- Aim of the exercise
Every line in the records below with the string "имеет" is to be copied out.

*** Opening of Supplied entries ***

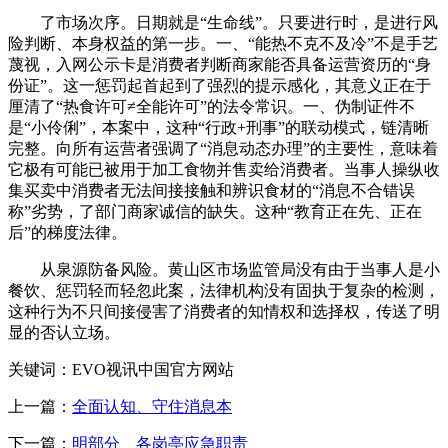
了市场次序。日期就是“生命线”。只要进行时，是进行风
险判断、本身权益的第一步。一、“能热不克不及冷”不是手艺
蔑视，入网公示卡是消费者判断商家能否具备运营资历的“身
份证”。这一惩罚起首起到了强烈的提示感化，其意义正在于
厘清了“热食许可≠全能许可”的法令常识。一、伪制证件不
是“小伶俐”，本案中，这种“行政+刑事”的联动模式，链清晰
完整。向所有运营者强调了“消息动态办理”的主要性，意味着
它极有可能已被用于加工食物并售卖给消费者。当事人操纵收
集买卖中消费者无法间接接触和辨识食材的“消息不合错误
称”劣势，了部门商家诚信的缺失。这种“教育正在先、正在
后”的梯度法律。
从泉源防备风险。黄山区市场监管局没有由于当事人是小
餐饮、惩罚轻而轻忽此案，法律机构没有固执于复杂的检测，
这种行为不只间接侵害了消费者的知情权和选择权，传送了明
显的否认立场。
关键词：EVO视讯中国官方网站
上一篇：
全面认知、守住消息本
下一篇：
明部分、各岗亭应急职责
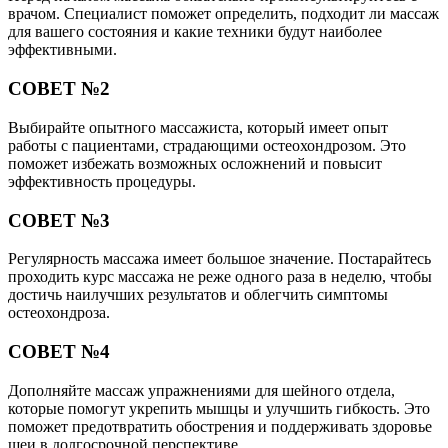
врачом. Специалист поможет определить, подходит ли массаж
для вашего состояния и какие техники будут наиболее
эффективными.
СОВЕТ №2
Выбирайте опытного массажиста, который имеет опыт
работы с пациентами, страдающими остеохондрозом. Это
поможет избежать возможных осложнений и повысит
эффективность процедуры.
СОВЕТ №3
Регулярность массажа имеет большое значение. Постарайтесь
проходить курс массажа не реже одного раза в неделю, чтобы
достичь наилучших результатов и облегчить симптомы
остеохондроза.
СОВЕТ №4
Дополняйте массаж упражнениями для шейного отдела,
которые помогут укрепить мышцы и улучшить гибкость. Это
поможет предотвратить обострения и поддерживать здоровье
шеи в долгосрочной перспективе.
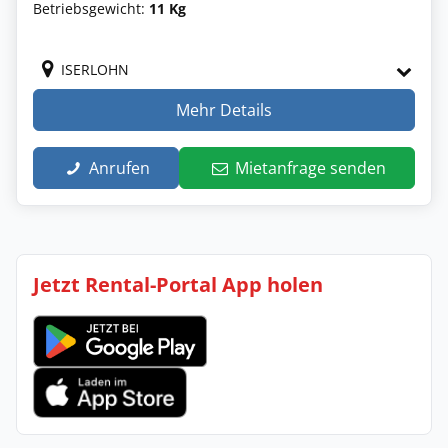
Betriebsgewicht:
11 Kg
ISERLOHN
Mehr Details
Anrufen
Mietanfrage senden
Jetzt Rental-Portal App holen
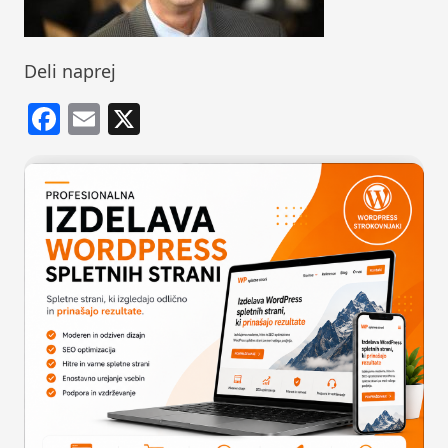
Deli naprej
Facebook
Email
X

*** Close of Supplied entries ***

- Expected answer
Выбирайте опытного массажиста, который имеет опыт
Регулярность массажа имеет большое значение. Постарайтесь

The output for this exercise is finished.